The complex nature of the potential crime setting raises several difficulties for researching criminal detection avoidance strategies used by perpetrators in UK border related immigration crime:

Limited Research

Academic literature is limited and there is an absence of both quantitative and qualitative data to outline the problem; although the Migration Observatory has collected some general quantitative data relating to English Channel migration over a five-year period (2022). The Government has also released asylum statistics (UK Government, 2024), yet the nature of asylum processes – with variable stages and appeal processes - means the data is hard to interpret. For example, it is stated that 33% of asylum claims were denied at the first stage, but following appeals processes, one third of those rejections were reversed. What does this really mean, in practical terms? Importantly, anyway, if criminal detection avoidance strategies are successful, the crimes will not be known – or recorded - by authorities, thereby creating an additional research data challenge.

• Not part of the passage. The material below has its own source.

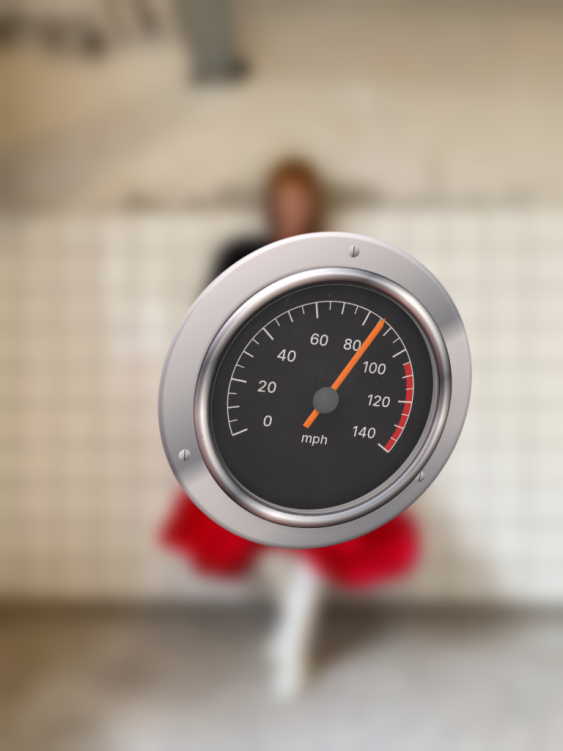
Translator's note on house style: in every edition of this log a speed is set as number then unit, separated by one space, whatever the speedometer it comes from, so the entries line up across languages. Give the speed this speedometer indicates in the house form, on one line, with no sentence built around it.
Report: 85 mph
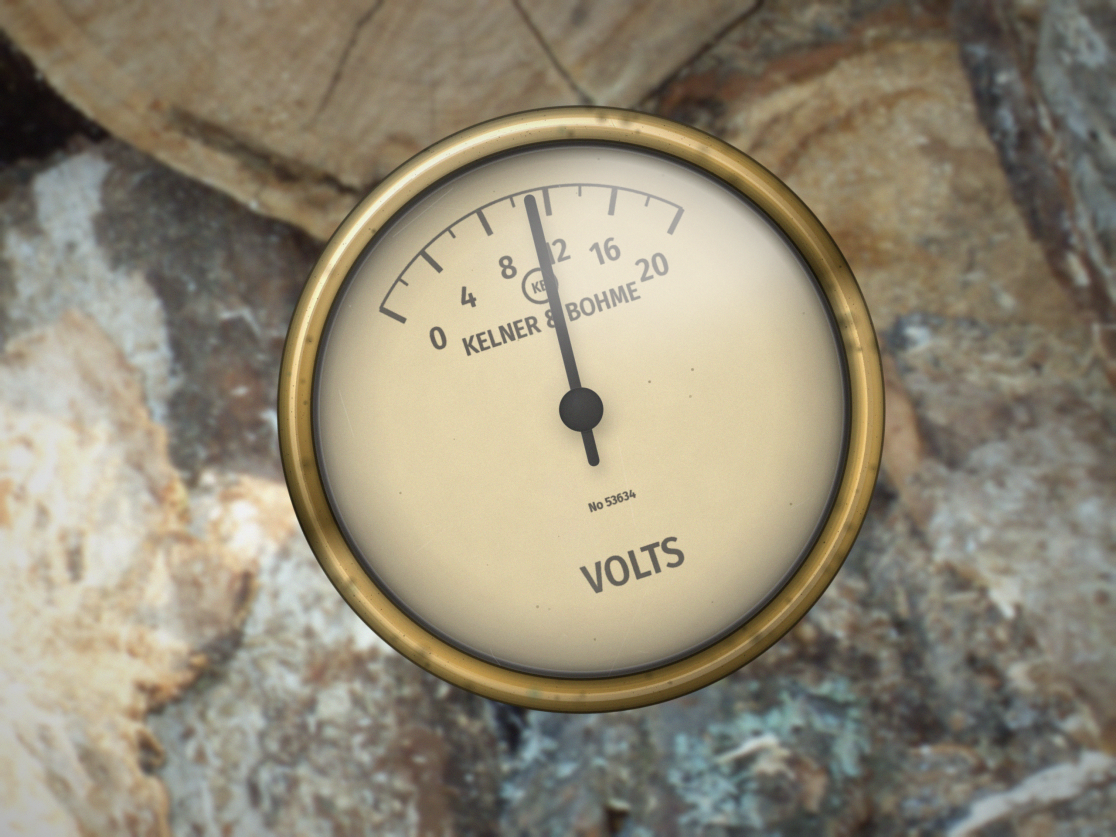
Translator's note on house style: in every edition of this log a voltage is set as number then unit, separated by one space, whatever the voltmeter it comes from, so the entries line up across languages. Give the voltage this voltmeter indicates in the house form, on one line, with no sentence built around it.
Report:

Conceptual Difficulties in Detection Avoidance

Thus, there are clear conceptual difficulties from the outset. Consideration of detection avoidance as a discipline is still in its early stages, and it is likely this is driven by the nature of the topic as falling within preventative crime, as well as its positioning in terms of accepted views of forensics. There are also linguistic challenges, for example in distinguishing detection avoidance from more general criminal evasion behaviours. Detection avoidance measures can also be said to be a feature of most crime anyway: the most widely used detection avoidance measure is likely to be a denial of a crime by an offender. The criminal justice system is, by default, a losing system for the offender’s perspective and there are unlikely to be any benefits to admitting - or openly committing - crime; although it is still worth noting that the plea-bargaining method and sentence reductions may incentivise cooperation in some cases. There remains, then, a need to define the exact parameters of detection avoidance: for example, does it refer only to measures that need to be taken in anticipation of a crime, or does it extend also to unintended post crime coverup issues which are done as mere afterthought? The very nature of criminal legal theory as requiring the necessary mens rea for a crime makes it hard to position the discussion. Some argue detection avoidance should be a crime in itself (Logan, 2023); but there has been limited discussion of how such an exceptionalist view of detection avoidance could be applied to different crimes, let alone to the specific UK border related context.